Bloomberg Anywhere Bloomberg Professional About Bloomberg


Persian Gulf Oil-Tanker Rates May Slip on OPEC Output Concern

By Alaric Nightingale

Oct. 4 (Bloomberg) -- The cost of shipping Middle East crude to Asia, the world's busiest market for supertankers, may fall for a sixth day, a sign some shipowners believe OPEC will renege on a pledge to boost crude oil production next month.

OPEC could export ``fewer cargoes'' because U.S. crude oil stockpiles are ``higher than we expected,'' said Tim Coffin, head of research at London-based Capital Shipbrokers Ltd. With tanker supply outnumbering cargo demand, some owners may not be prepared to risk waiting, he added.

The Organization of Petroleum Exporting Countries, supplier of 40 percent of the world's crude, said Sept. 11 it will boost output by 500,000 barrels a day from November. Shipowners leave their ships empty and refuse to lease them to oil companies when they believe increased demand will be enough boost hire rates.

PTT Pcl, Thailand's biggest energy company, hired the tanker C. Emperor at a rate of 60 Worldscale points, according to a report today from Oslo-based shipbroker PF Bassoe A/S. That's 2.2 percent above the London-based Baltic Exchange's benchmark rate of 58.70 Worldscale points for voyages to Asia.

C. Emperor cost more to hire than the benchmark because it's fitted with two hulls to cut the risk of an oil spill. Single-hull tankers, currently trading at around 55 Worldscale points, according to Coffin, are also included in the assessment.

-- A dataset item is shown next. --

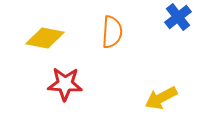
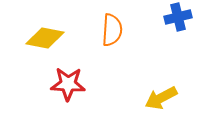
blue cross: rotated 24 degrees clockwise
orange semicircle: moved 2 px up
red star: moved 3 px right
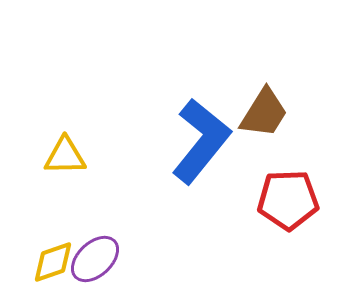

Worldscale points are a percentage of a nominal rate, or flat rate, for more than 320,000 specific routes. Flat rates for every voyage, quoted in U.S. dollars a ton, are revised annually by the Worldscale Association in London to reflect changing fuel costs, port tariffs and exchange rates.

Break Even

Each flat rate assessment gives owners and oil companies a starting point for negotiating hire rates without having to calculate the value of each deal from scratch.

At 58.70 Worldscale points, owners of double-hulled VLCCs can earn about $25,874 a day on a 38-day round trip from Saudi Arabia to South Korea, based on a formula by R.S. Platou, an Oslo-based shipbroker, and Bloomberg bunker prices.

Frontline Ltd., the world's biggest VLCC operator, said Aug. 22 it needs $30,000 a day to break even on each of its supertankers.

Bookings for VLCCs sailing from the Middle East to Asia account for 47 percent of global demand for the carriers, according to New York-based McQuilling Brokerage Partners LLP. Shipments to the U.S. and Caribbean, the second-biggest market, account for 14 percent of demand for supertankers.